Many organizations have an abundance of protective and detective security technology but a lack of process resulting in a low-level of operationalization and integration. This situation used to be tolerated when impacts were secondary losses. But now when an organization faces primary losses that grow exponentially over time, there is a need to achieve resilience by empowering existing security solutions with better context of data and files while bringing together the traditional silos of the IT and security teams and technologies.
James Blake is Field CISO of EMEA at Cohesity.
A data-centric focus on cyber resilience
To achieve this, the organization should adopt a data-centric focus on cyber resilience, ensuring that data from an organization's diverse compute and storage environments is brought together providing the governance, detective, response and recovery capabilities needed to achieve a high level of resiliency.
This is logically sensible. After all, it is data that drives the business, data that adversaries want to steal, encrypt or wipe, and data that has compliance obligations. Set alongside this, the technology infrastructure is becoming a commodity with orchestration, cloud and virtualization now readily accessible to help organizations manage and protect that data. Any approach to bring this data together and provide those governance, detective, response and recovery capabilities should do so in a manner that supports the wider security and IT ecosystem though integration and orchestration.

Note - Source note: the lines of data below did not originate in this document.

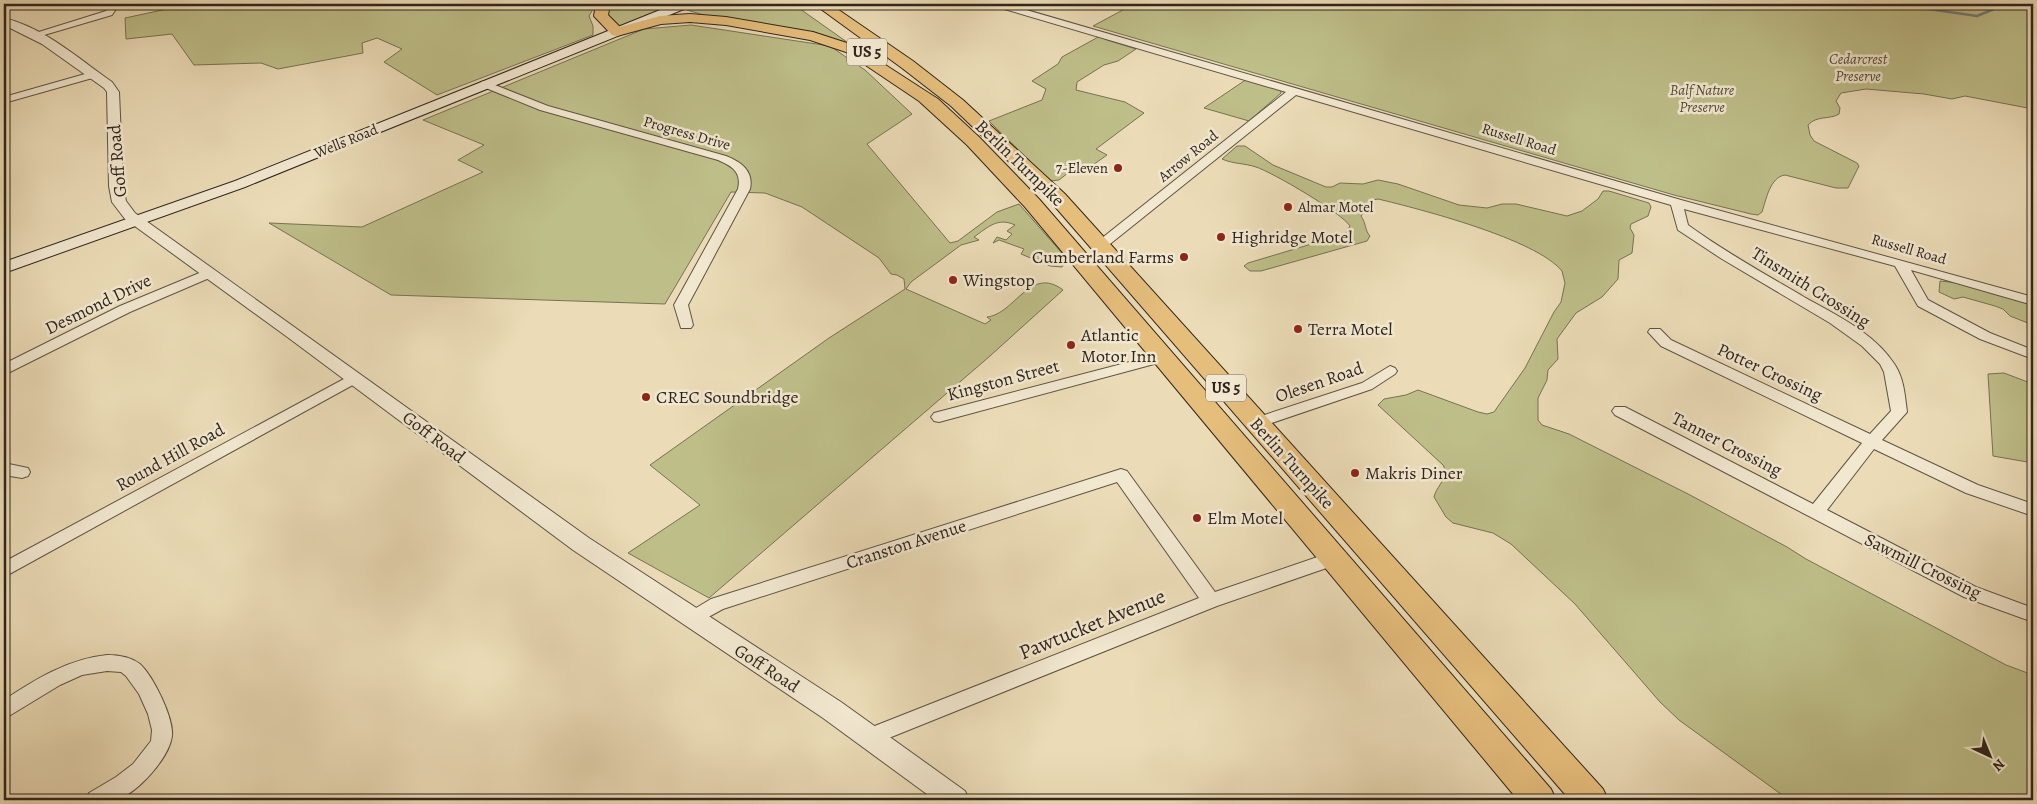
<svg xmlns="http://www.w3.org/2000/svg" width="2037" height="804" font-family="Alegreya,serif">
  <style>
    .green { fill: #bebe89; stroke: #777253 }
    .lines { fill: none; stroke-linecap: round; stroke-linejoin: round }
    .stream { stroke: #737d7c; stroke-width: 2.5 }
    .minor-casing { stroke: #5f5344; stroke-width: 2 }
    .tertiary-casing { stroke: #5f5344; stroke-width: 2 }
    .secondary-casing { stroke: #30251d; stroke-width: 2 }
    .trunk-casing { stroke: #30251d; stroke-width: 2 }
    .minor { fill: #f2e8d0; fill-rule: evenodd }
    .tertiary { fill: #f2e8d0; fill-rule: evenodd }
    .secondary { fill: #f2e8d0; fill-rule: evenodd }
    .trunk { fill: #e6be7c; fill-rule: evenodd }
    .poi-dot { fill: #8f2418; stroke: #f2e8d0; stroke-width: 2 }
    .labels { text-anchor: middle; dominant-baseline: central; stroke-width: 5; stroke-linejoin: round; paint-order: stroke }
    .far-park-label { font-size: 15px; font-style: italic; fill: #544b38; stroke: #f2e8d0 }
    .far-street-label { font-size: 15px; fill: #30251d; stroke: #f2e8d0 }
    .far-poi-label { font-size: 15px; fill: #30251d; stroke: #f2e8d0; text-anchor: end }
    .shield { fill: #f2e8d0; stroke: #6a6053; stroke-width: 1 }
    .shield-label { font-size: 16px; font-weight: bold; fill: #30251d }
    .street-label { font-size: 18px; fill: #30251d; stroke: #f2e8d0 }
    .poi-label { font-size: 18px; fill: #30251d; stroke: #f2e8d0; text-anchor: start }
    .near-street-label { font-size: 21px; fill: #30251d; stroke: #f2e8d0 }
  </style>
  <rect width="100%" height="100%" fill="#ebdcb7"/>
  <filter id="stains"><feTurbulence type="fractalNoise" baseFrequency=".004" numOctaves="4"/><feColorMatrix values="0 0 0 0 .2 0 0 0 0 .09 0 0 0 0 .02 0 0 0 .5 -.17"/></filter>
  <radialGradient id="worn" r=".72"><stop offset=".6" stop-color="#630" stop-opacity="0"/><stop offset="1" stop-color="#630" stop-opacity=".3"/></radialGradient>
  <!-- green -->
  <g class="green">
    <path d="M 171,4 L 596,4 L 589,16 L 593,26 L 593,35 L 437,95 L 384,62 L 402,49 L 377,38 L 362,43 L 363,53 L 278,69 L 261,63 L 194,65 L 172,34 L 126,39 L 125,18 L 167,9 Z"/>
    <path d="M 607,4 L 675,4 L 620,26 L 606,19 L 605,6 Z"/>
    <path d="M 692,4 L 793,4 L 854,47 L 710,17 L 687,10 L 686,8 Z"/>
    <path d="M 1134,4 L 2033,4 L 2033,109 L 1965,96 L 1952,99 L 1924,94 L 1866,89 L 1841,93 L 1836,101 L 1840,108 L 1839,114 C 1829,120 1817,115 1808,125 L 1810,135 L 1814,141 L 1857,163 L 1859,166 L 1848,188 L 1836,188 L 1785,175 C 1770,177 1766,200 1762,212 L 1758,215 L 1751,214 L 1674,195 L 1093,26 Z"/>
    <path d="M 691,25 L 830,46 L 865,70 L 912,114 L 867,144 L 950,243 L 958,241 L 997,212 L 1019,204 L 1067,259 L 1062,267 L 1050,266 L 1021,254 L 1024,249 L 999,240 L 993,243 L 997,237 L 1006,240 L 1012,234 L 1007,231 L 1015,225 C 998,217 988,227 974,237 L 979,240 L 961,245 L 911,282 L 906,289 L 985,324 L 991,320 L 987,317 C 1015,314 1030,265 1063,290 L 990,356 L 709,598 L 628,553 L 700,505 L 650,465 L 829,338 L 905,289 L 904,279 L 897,275 L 891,274 L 879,258 L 802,207 L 765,193 L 731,192 L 665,304 L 391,295 L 269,223 L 362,227 L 483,172 L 458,160 L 484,145 L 423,120 L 644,29 Z"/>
    <path d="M 1100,36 L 1107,40 L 1136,49 L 1118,61 L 1104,65 L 1077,82 L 1076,90 L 1125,102 L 1144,113 L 1096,149 L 1107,155 L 1090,167 L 1073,169 L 1059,180 L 1050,181 L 989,121 L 1042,100 L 1046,89 L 1032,81 L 1058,64 L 1062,57 Z"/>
    <path d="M 1247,79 L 1280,89 L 1281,93 L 1249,121 L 1204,108 Z"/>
    <path d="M 1237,146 L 1245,146 L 1273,165 L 1326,187 L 1332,187 L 1340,183 L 1363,184 L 1378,180 L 1398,184 L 1459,205 L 1487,208 L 1502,204 L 1516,204 L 1567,216 L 1582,211 L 1598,199 L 1603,191 L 1609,191 L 1649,203 L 1651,207 L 1648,216 L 1631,224 L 1630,228 L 1634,235 L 1632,253 L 1619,260 L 1618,279 L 1602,297 L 1576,313 L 1557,339 L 1558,359 L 1548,370 L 1547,380 L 1538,398 L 1538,420 L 1542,425 L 1569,434 L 1690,495 L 1787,547 L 1806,559 L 2006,665 L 2033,675 L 2033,800 L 1789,800 L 1679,720 L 1660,702 L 1575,604 L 1511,544 L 1493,533 L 1453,523 L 1446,517 L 1434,497 C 1436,488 1444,482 1446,471 L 1443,465 L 1378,405 L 1384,399 L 1406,395 L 1418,390 L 1478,412 L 1487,414 L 1494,412 L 1525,368 L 1554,312 L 1561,302 L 1565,283 L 1562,271 C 1536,239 1420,209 1378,199 L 1373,200 L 1361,216 C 1366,223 1365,231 1370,236 L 1367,241 L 1261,271 L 1250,271 L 1244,266 L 1248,263 L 1345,234 L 1350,226 C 1342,213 1272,172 1256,167 C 1244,163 1233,164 1222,159 Z"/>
    <path d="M 1940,281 L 1959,283 L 2033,304 L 2033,325 L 2010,316 L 2003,309 L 1995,306 L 1963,297 L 1954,299 L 1939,292 Z"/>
    <path d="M 2004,373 L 2033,384 L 2033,463 L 1993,456 L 1988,374 Z"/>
  </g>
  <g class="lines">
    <!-- stream -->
    <g class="stream">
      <path d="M 1865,4 L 1915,7 L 1977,16 L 2006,4"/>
      <path d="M 1575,9 L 1589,4"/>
    </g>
    <defs>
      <g id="minor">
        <path d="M 100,4 L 110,4 L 116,9 L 112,15 L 34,38 L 29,35 L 106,11 L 107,10 Z"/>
        <path d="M 993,4 L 1006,4 L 1681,200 L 2033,297 L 2033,305 L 1911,270 L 1928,300 L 1990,333 L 2033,350 L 2033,359 L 1980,339 L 1918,306 L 1895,266 L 1684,209 L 1688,225 C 1725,252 1765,274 1804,297 C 1836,315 1875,333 1895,365 C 1904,379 1905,396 1907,412 L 1882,440 L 1978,485 L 2033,504 L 2033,516 L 1966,493 L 1874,449 L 1827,510 L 1976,587 L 2033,608 L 2033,622 L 1964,597 L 1615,415 L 1612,411 L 1615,407 L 1625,407 L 1813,504 L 1862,443 L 1661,346 L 1648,332 L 1650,329 L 1660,329 L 1671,340 L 1870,434 L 1891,411 L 1884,372 L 1880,364 L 1862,346 L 1830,323 L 1722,259 L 1678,230 L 1671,205 L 1296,95 L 1105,248 L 1097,248 L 1095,245 L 1097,242 L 1286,92 L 994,6 Z"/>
        <path d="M 92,72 L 97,75 L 96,77 L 4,103 L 4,97 Z"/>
        <path d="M 485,81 L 548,106 L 726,156 C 741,162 754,171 750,189 L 688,305 L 693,325 L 691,328 L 681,328 L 674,305 L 738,189 C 742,172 732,166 718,160 L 540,110 L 481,86 L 481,82 Z"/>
        <path d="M 209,269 L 214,270 L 216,273 L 214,276 L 130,312 L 4,375 L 4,364 L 120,306 Z"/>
        <path d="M 1164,353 L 1169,354 L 1171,357 L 1169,360 L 939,422 L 934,421 L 931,417 L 934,413 Z"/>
        <path d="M 1390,366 L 1395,368 L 1397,371 L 1395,374 L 1372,389 L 1257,428 L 1252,427 L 1249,423 L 1252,419 L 1362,383 Z"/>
        <path d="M 355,373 L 360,375 L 362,378 L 360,381 L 4,577 L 4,562 Z"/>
        <path d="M 4,463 L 28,468 L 30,472 L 28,476 L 22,478 L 4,475 Z"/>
        <path d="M 1121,469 L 1127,471 L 1215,592 L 1335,551 L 1341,553 L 1344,558 L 1341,563 L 1217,606 L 869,746 L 862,743 L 859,737 L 862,731 L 1199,598 L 1117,482 L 723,609 L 692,626 L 686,624 L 683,619 L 686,614 L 711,599 Z"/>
        <path d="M 107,655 C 118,655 131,657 140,664 C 153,676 174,718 172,736 C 169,758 138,793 116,800 C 108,803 95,800 86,800 L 89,793 L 116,777 L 133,764 L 151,741 L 152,730 L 148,714 L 139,694 L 126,676 L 121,672 L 107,671 L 82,675 L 60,685 L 4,719 L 4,700 C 36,679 68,659 107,655 Z"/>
      </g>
      <path id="tertiary" d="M 4,18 C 45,28 79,59 112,82 L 119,92 L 123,186 L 126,201 L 135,213 L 589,538 L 841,702 L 965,791 L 969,800 L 935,800 L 823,718 L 573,550 L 286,336 L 125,219 L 112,202 L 109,186 L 107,92 L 104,88 L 42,44 L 4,25 Z"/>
      <path id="secondary" d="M 675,4 L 691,4 L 689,7 L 245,187 L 4,273 L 4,262 L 235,181 Z"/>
      <g id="trunk">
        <path d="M 596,4 L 610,4 L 608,15 L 620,27 L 660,16 L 690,14 L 726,17 L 813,32 L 856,46 L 938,99 L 979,137 L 1039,199 L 1551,789 L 1556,800 L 1518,800 L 1025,207 L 967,145 L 919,101 L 846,52 L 810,40 L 726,25 L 690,22 L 661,24 L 617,36 L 612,35 L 594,16 Z"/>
        <path d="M 814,4 L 830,4 L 913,61 L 963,100 L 1065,194 L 1603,789 L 1608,800 L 1570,800 L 1051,202 L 951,106 L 902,68 Z"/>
      </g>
    </defs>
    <!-- minor casing -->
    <use href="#minor" class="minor-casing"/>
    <!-- tertiary casing -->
    <use href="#tertiary" class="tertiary-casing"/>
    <!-- secondary casing -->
    <use href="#secondary" class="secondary-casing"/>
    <!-- trunk casing -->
    <use href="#trunk" class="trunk-casing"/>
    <!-- minor -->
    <use href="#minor" class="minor"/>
    <!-- tertiary -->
    <use href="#tertiary" class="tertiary"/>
    <!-- secondary -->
    <use href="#secondary" class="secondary"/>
    <!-- trunk -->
    <use href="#trunk" class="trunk"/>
  </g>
  <!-- markers -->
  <g class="poi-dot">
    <circle cx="1118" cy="168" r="5"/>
    <circle cx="1288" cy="207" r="5"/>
    <circle cx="1221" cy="237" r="5"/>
    <circle cx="1184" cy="257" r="5"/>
    <circle cx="953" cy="280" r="5"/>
    <circle cx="1298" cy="329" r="5"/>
    <circle cx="1071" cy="345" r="5"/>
    <circle cx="646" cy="397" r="5"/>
    <circle cx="1355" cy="473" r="5"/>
    <circle cx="1197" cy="518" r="5"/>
  </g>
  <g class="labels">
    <!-- far-park labels -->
    <g class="far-park-label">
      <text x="1858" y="59">Cedarcrest<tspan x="1858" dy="17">Preserve</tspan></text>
      <text x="1702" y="90">Balf Nature<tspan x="1702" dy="17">Preserve</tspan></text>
    </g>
    <!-- far-street labels -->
    <g class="far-street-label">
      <text transform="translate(687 133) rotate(16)">Progress Drive</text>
      <text transform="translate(1519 139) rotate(17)">Russell Road</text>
      <text transform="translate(346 141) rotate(-22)">Wells Road</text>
      <text transform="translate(1188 156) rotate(-39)">Arrow Road</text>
      <text transform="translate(1909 249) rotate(16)">Russell Road</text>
    </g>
    <!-- far-poi labels -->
    <g class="far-poi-label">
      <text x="1108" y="168">7-Eleven</text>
      <text x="1298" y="207" text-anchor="start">Almar Motel</text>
    </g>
    <!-- shield labels -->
    <g class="shield">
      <rect x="847" y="38.5" width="40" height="27" rx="4"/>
      <rect x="1206" y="374.5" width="40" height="27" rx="4"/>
    </g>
    <g class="shield-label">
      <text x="867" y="52">US 5</text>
      <text x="1226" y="388">US 5</text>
    </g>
    <!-- street labels -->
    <g class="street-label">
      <text transform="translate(117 161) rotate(-95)">Goff Road</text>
      <text transform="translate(1020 163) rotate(44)">Berlin Turnpike</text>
      <text transform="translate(1811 287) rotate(32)">Tinsmith Crossing</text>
      <text transform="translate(98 304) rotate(-26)">Desmond Drive</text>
      <text transform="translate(1770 372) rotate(25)">Potter Crossing</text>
      <text transform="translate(1003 380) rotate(-15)">Kingston Street</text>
      <text transform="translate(1319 382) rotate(-19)">Olesen Road</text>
      <text transform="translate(434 437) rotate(37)">Goff Road</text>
      <text transform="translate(1727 444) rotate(27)">Tanner Crossing</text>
      <text transform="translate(170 457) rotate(-29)">Round Hill Road</text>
      <text transform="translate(1292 463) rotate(48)">Berlin Turnpike</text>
      <text transform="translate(906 544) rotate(-18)">Cranston Avenue</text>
      <text transform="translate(1923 566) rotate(26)">Sawmill Crossing</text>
      <text transform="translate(767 668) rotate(33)">Goff Road</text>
    </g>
    <!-- poi labels -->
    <g class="poi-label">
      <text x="1231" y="237">Highridge Motel</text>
      <text x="1174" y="257" text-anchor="end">Cumberland Farms</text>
      <text x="963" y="280">Wingstop</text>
      <text x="1308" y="329">Terra Motel</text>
      <text x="1081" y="335">Atlantic<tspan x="1081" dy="21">Motor Inn</tspan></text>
      <text x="656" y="397">CREC Soundbridge</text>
      <text x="1365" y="473">Makris Diner</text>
      <text x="1207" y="518">Elm Motel</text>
    </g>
    <!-- near-street labels -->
    <g class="near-street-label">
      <text transform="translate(1092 624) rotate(-22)">Pawtucket Avenue</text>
    </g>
  </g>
  <!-- margin -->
  <rect width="2037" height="804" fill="none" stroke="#ebdcb7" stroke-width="20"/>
  <rect x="5" y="5" width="2027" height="794" fill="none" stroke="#30251d" stroke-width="2.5"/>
  <rect x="10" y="10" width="2017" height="784" fill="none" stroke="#30251d"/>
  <!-- north arrow -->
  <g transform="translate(1990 756) rotate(136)" stroke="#f2e8d0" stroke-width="4" paint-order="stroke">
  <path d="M0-4L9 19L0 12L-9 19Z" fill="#30251d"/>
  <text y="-8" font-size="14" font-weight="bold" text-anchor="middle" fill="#30251d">N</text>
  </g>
  <rect width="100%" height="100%" filter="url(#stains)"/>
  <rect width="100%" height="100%" fill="url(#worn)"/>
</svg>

Being resilient means being able to withstand any and all possible threats: fire, flood, hurricane, misconfiguration, ransomware, wiper attack and many, many other potential eventualities. The ability to resume normal service with minimal impact and cost is critical.
Added benefits – practical and financial
Once an organization decides it wants to take a data centric approach to cyber resilience, there are plenty of other benefits to be reaped beyond those just related to recovery from cyber-attack or downtime caused by other reasons.
Siloes are removed – creating a level playing field for those who need to access and use data, and supporting remote collaboration and storage optimization. Data can be made ready for more robust and fruitful search and use by AI and other tools:
Compliance is made easier because discovery can be streamlined.
Incident response and forensics and protection is made easier: diverse workloads can be addressed with the same teams and tooling whether it’s cloud, virtual, on-premise or hybrid; triage and investigation can be prioritized by the sensitive or regulated data discovered on systems by scanning inside the snapshots; incident timelines can be rebuilt using snapshots over time from compromised systems; and historical filesystems can be hunted for indicators of compromise.
Once these data-centric platforms are integrated into security operations, the improved effectiveness and efficiency of response and recovery delivers improved cyber resiliency.
Protection is made less complex too, as it is possible to clone production servers for restore, for breach and attack simulation work, penetration testing and for deception and vulnerability scanning. The ability to clone data allows for robust application security testing and development, using data sets which are as close to live as it gets without actually being live.
What all this boils down to is an approach which delivers resilience to traditional disaster recovery scenarios as well as cyber incidents and streamlined data management. It will by its very nature bring Cybersecurity and IT teams closer together, and may derive further, data-related benefits to the organization. While it won’t get rid of all threats of cyber-attack, a resiliency-based approach should help organizations get back on their feet much faster if the worst happens.